- [Required work]:
a - In the passage on the REvil ransomware attack, which port did the attacker use for SSH?
b - Please copy the records word for word, from the line containing "Key Insights" through the final line of the records.

The attack began when the credentials of a highly privileged member of the retail organization’s IT team were compromised. REvil is known to make use of phishing emails, exploit kits, server vulnerabilities, and compromised MSP networks for initial intrusion.

In this case, the attacker used the IT credential to compromise a domain controller and exfiltrate data directly after initial reconnaissance. Darktrace’s AI detected the attacker logging into the domain controller via SMB, writing suspicious files and then deleting batch scripts and log files in the root directory to clear their tracks.

The domain controller then made connections to several rare external endpoints, and Darktrace witnessed a 28MB upload that was likely exfiltration of initial reconnaissance data. Four days later, the attacker connected to the same endpoint (sadstat[.]com) – likely a stager download for C2, which was then initiated via connections on port 443 later that same day.

A week on from the intial C2 connection, a SQL server was detected engaging in network scanning as the attacker sought to move laterally in search of sensitive and valuable data. Over the course of two weeks, Darktrace witnessed unusual internal RDP connections using administrative credentials, before data was uploaded to multiple cloud storage endpoints as well as an SSH server. PsExec was used to deploy the ransomware, resulting in file encryption.

The evasive nature of modern ransomware

REvil started with an inherent advantage in that they were armed with the credentials of a highly privileged IT admin. Nevertheless, they still made several attempts to evade traditional, signature-based tools, such as ‘Living off the Land’ – using common tools such PsExec, WMI, RDP to blend into to legitimate activity.

They leveraged frequently-used cloud storage solutions like Dropbox and pCloud for data transfer, and they conducted SSH on port 443, blending in with SSL connections on the same port. They used a newly-registered domain for C2 communication, meaning Open Source Intelligence Tools (OSINT) were blind to the threat.

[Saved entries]
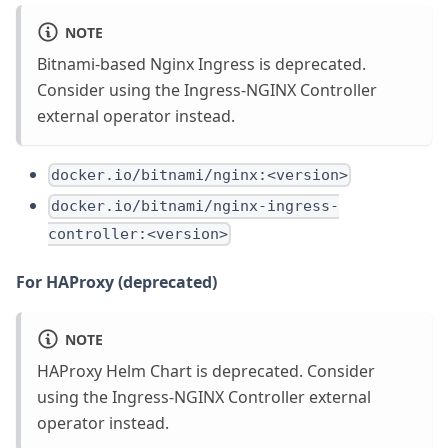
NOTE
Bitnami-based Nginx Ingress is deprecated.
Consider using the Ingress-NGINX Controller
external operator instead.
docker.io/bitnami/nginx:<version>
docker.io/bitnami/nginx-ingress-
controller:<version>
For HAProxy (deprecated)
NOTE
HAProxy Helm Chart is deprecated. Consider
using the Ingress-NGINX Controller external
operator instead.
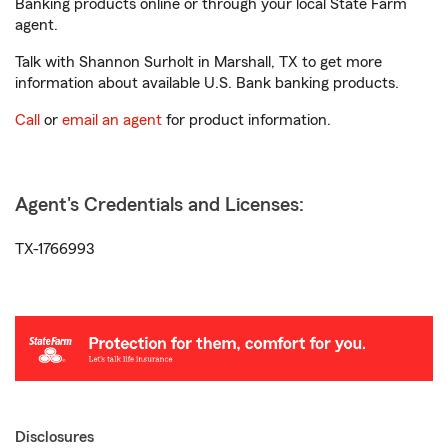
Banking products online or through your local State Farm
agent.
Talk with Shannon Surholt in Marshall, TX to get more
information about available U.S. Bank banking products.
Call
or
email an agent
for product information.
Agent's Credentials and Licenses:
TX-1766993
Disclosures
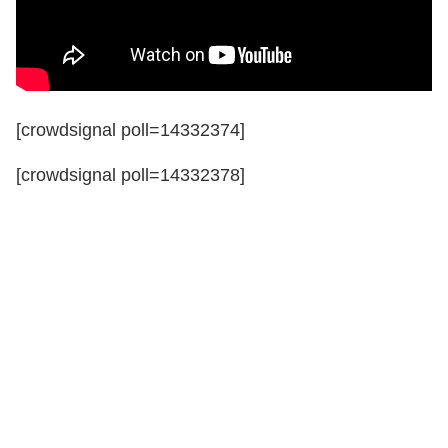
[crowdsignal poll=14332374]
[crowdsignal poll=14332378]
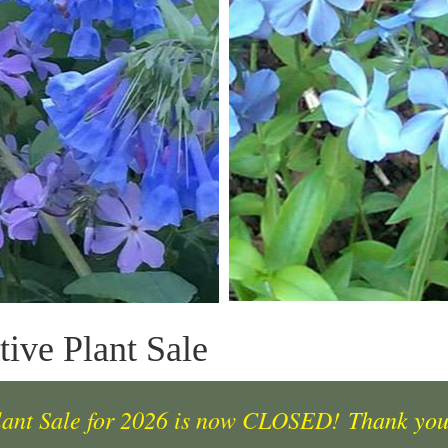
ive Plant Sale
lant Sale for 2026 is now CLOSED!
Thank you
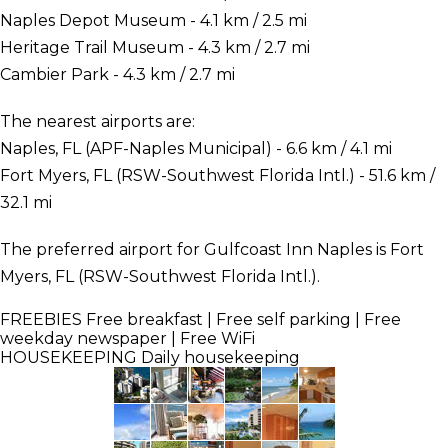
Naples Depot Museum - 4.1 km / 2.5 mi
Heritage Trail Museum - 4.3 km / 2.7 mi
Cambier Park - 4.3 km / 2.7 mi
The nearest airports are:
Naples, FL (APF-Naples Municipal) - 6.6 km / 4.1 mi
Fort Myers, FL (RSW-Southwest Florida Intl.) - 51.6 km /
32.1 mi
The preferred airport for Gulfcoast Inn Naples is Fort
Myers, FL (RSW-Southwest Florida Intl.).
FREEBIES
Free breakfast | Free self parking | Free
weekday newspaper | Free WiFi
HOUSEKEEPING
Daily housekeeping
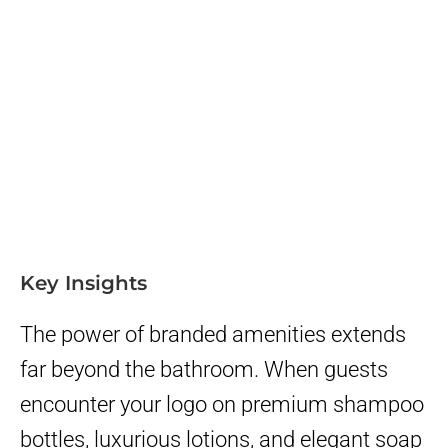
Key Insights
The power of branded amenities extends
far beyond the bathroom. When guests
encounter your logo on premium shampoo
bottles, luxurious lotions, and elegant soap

- [Outputs in order]:
a - Port 443.

b -
Key Insights
The power of branded amenities extends
far beyond the bathroom. When guests
encounter your logo on premium shampoo
bottles, luxurious lotions, and elegant soap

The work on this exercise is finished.